Regreso una vez más feliz y satisfecho
de pasar el día en Ávila con mi familia. Hoy me acojo a la ayuda que me presta
el texto de David Torres. Lo he mencionado en esta ventana alguna vez más. Me
gusta su estilo, aunque me sobran sus referencias continuas al cine en sus
artículos. Suscribo sus palabras y la carga de intención que guardan acerca de
la situación en África y de la consideración que de ella se hace en occidente.

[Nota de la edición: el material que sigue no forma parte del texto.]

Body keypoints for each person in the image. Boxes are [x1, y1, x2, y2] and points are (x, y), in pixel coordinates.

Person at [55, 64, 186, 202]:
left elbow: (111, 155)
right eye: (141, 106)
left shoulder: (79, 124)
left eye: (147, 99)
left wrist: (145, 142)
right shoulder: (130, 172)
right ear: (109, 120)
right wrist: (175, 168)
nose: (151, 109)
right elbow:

“El célebre combate entre Alí y Foreman
en Kinshasa no fue sólo un hito del deporte y un acontecimiento musical de
primer orden sino también un estreno absoluto en la historia del periodismo:
quizá la primera vez que el continente negro era noticia por algo bueno, no por
una guerra, una hambruna, una matanza o cualquier otra desgracia. Tenía mérito
además porque el Zaire, como se llamaba el país por aquel entonces, estaba
gobernado por una especie de gángster asesino llamado Mobutu del que se decía
que antes de que perdiese su costumbre de robar sería más fácil que los
leopardos perdiesen las manchas. Por otra parte, salvo unas pocas y gloriosas
excepciones como Mandela o Lumumba, la historia del continente entero aparece
mordisqueada de arriba abajo por una jauría de tiranos carniceros absolutamente
inverosímiles, gente que parecen personajes descartados en una novela de García
Márquez y que Albert Sanchez Piñol recopiló en un libro fastuoso y
sanguinario: Payasos y monstruos.
De niño recuerdo las noticias con las
que el telediario ilustraba puntualmente la información sobre cualquier punto
del continente: niños escuálidos cubiertos de moscas, masacres a tiro limpio,
mujeres demacradas, ancianos tristísimos. Había una profunda disonancia entre
los libros que yo leía entonces sobre África (tebeos de Tarzán, novelas de
aventuras, relatos de viajes) y los desiertos de miseria y de hambre con que la
televisión nos amargaba el almuerzo. Todavía no había leído a Conrad, ni entendido
el voraz alcance del término “colonialismo”, ni siquiera había caído en la
cuenta de que Tarzán era blanco, guapo y fuerte, y sus amigos negros, flacos,
sumisos e ingenuos, unos pobres secundarios que generalmente acababan de tapa
para cocodrilos o se despeñaban discretamente por un barranco.
Cuando veíamos esas noticias inútiles y
terribles (la preciosa niña de color chocolate con las mejillas arrasadas de
lágrimas a la que una corona de moscas rondaba en círculos como miniaturas de
buitres), mi madre aprovechaba para decirle a mi hermano: “Comételo todo, mira
el hambre que están pasando esos críos”. Pero ni mi hermano ni yo entendíamos
el mecanismo de la transustanciación, ese milagro digestivo por el cual una
cucharada de sopa y un trozo de filete iban a desembocar en el estómago de una
niña famélica en Biafra. Ese chantaje alimenticio no era muy distinto a la
indignación de doce segundos (que es lo que suele durar la indignación por una
hambruna o una guerra remota justo antes de que salga el torso de centurión de
Cristiano Ronaldo) o a esos samaritanos sms con los que Bono
interrumpía un concierto de U2 para barnizar su conciencia antes de la ducha y
la ensalada.
Estos días África asoma en los
telediarios con una epidemia de ébola, más de setecientos muertos y un virus
letal que puede saltar a Europa cualquier día de estos. Qué miedo, tú. Por lo
que no hay preocupación ninguna es por la hambruna que está matando a docenas
de miles de personas en Sudán del Sur: este verano hay demasiada competencia
funeraria en Gaza, en Siria, en Ucrania, como para perder un minuto de
telediario o una hoja de periódico en una tragedia repetida y puntual como la
Semana Santa. Además, elegir entre el ébola en Guinea Conakry y el hambre en
Sudán es como elegir entre susto y muerte. En África el periodismo feliz nació
en Kinshasa en un combate de boxeo por el cetro mundial de los pesados y murió
en Johannesburgo con un encuentro de rugby entre los All Blacks y los
Springboks. Rebañemos bien el plato, que hay mucha gente pasando hambre”.